# Data management with pandas

Inspired by the getting started section of [pandas.pydata.org](https://pandas.pydata.org/pandas-docs/stable/getting_started/index.html).

pandas is a Python package providing fast, flexible, and expressive data structures designed to make working with relational data both easy and intuitive. It aims to be the fundamental high-level building block for doing practical, real world data analysis in Python.


they can handle the vast majority of typical use cases in finance, statistics, social science, and many areas of engineering. 

The two primary data structures of pandas are:
- **Series**: 1D labeled homogeneously-typed array
- **DataFrame**: general 2D labeled, size-mutable tabular structure with potentially heterogeneously-typed column

A DataFrame can be viewed as a container for Series, and Series can be viewed as a container for scalars. Pandas allows objects to be inserted and removed from these containers in a dictionary-like fashion.

In [None]:
# import `pandas` package that is usually renamed `pd`
import pandas as pd

# import also numpy that is always useful
import numpy as np


## Series

[Series](https://pandas.pydata.org/pandas-docs/stable/reference/api/pandas.Series.html#pandas.Series) is a one-dimensional labeled array capable of holding any data type (integers, strings, floating point numbers, Python objects, etc.).
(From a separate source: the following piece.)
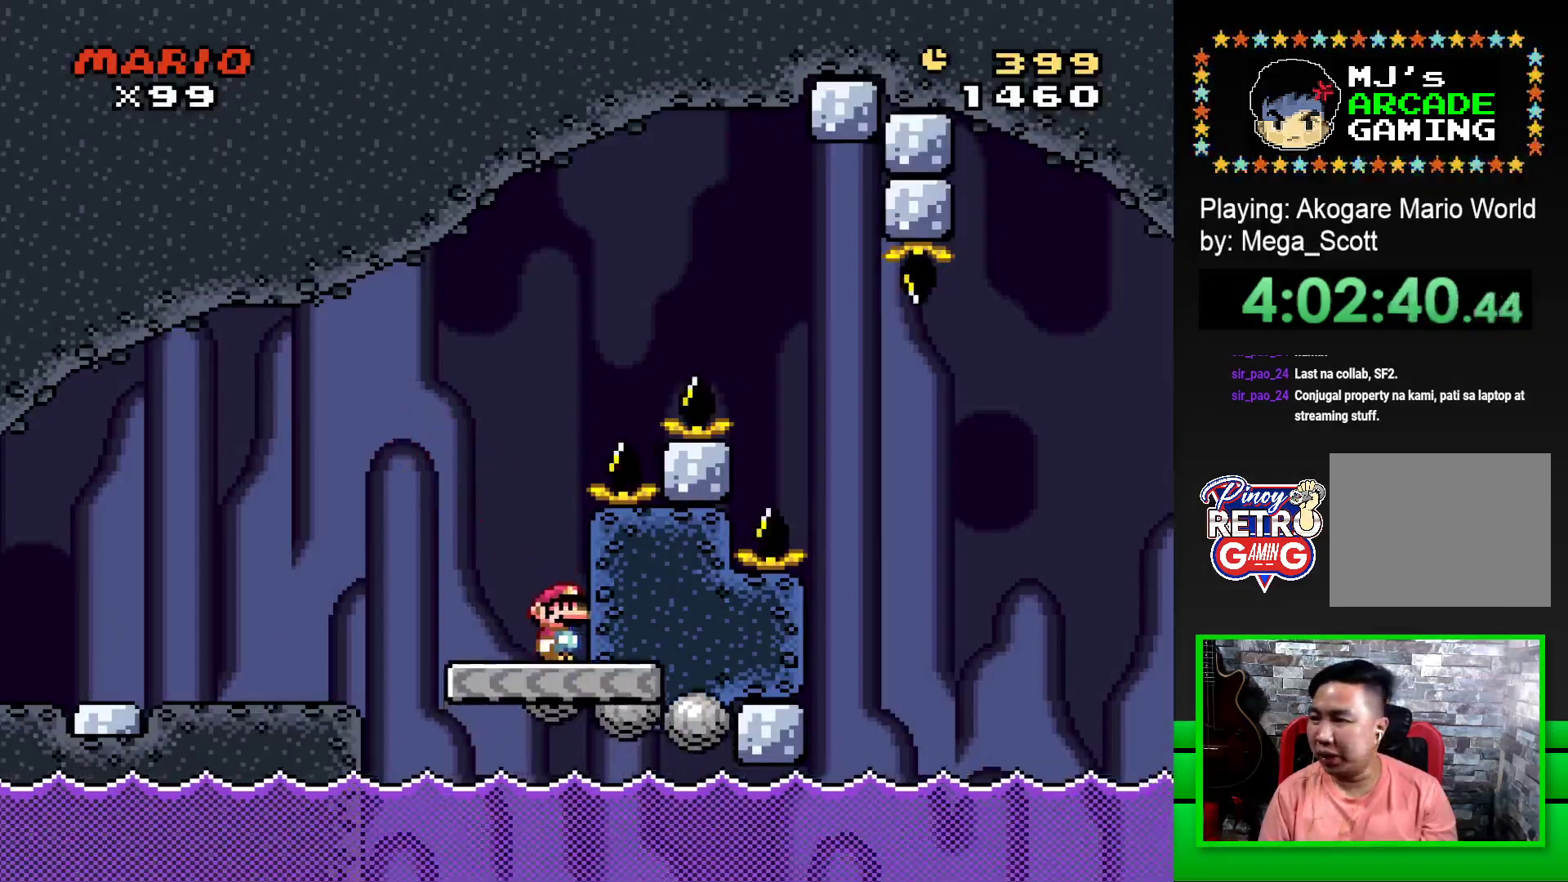
{"buttons": ["CROSS", "SQUARE", "DPAD_RIGHT"], "events": [[17, "DPAD_LEFT", "down"], [267, "DPAD_UP", "down"], [283, "DPAD_LEFT", "up"], [300, "DPAD_UP", "up"], [350, "CROSS", "down"], [350, "DPAD_RIGHT", "down"]]}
The axis labels are collectively referred to as the index. 

### Creating a Series

The basic method to create a Series is to call:
```python
pd.Series(data, index=index)
```
where data represent a sequence of object of the same type, and index is the sequence of label associated to the data's elements.

In [None]:
# Let's build a Series for the this F1 Constructor Standing

# define a dictionary containing the F1 teams as keys and the point achieved
# in the F1 season as values
data = {
    'Alpine': 20,
    'Aston Martin': 62,
    'Ferrari': 260,
    'Haas': 44,
    'Kick Sauber': 51,
    'McLaren': 584,
    'Mercedes': 248,
    'Red Bull': 214,
    'Racing Bulls': 60,
    'Williams': 80,
}

# construct and print the Series
s = pd.Series(list(data.values()), index=list(data.keys()))
print(s)

On the left side are the labels that form the index and on the right side the values. The last row shows the type of data contained in the series that is `int64`.

In this case `data` and `index` are two `list`. Anyway, `pandas.Series` accepts all iterables types such as `numpy.array`.

In addition, a Series can be initialized with a key-value pair object like a dictionary.

In [None]:
# pandas uses the keys for the index and the values for the data
s = pd.Series(data)
print(s)

For a Series object you can also specify the `dtype` and give it a `name`.

In [None]:
s = pd.Series(data, name='Constructor Standing', dtype=int)
print(s)

### Attributes and Methods

As we have seen a Series is composed of the values, the labels, a dtype, optionally a name and implicitly it has a length but also a shape. You can access to all these components that are seen as attributes of the class Series.

In [None]:
s.index

In [None]:
s.values

In [None]:
s.name

In [None]:
s.dtype

In [None]:
s.shape

In [None]:
len(s)

Since Series is a class, not only it has attributes (and the one seen above are not the only ones) but also it has methods. Lots of methods.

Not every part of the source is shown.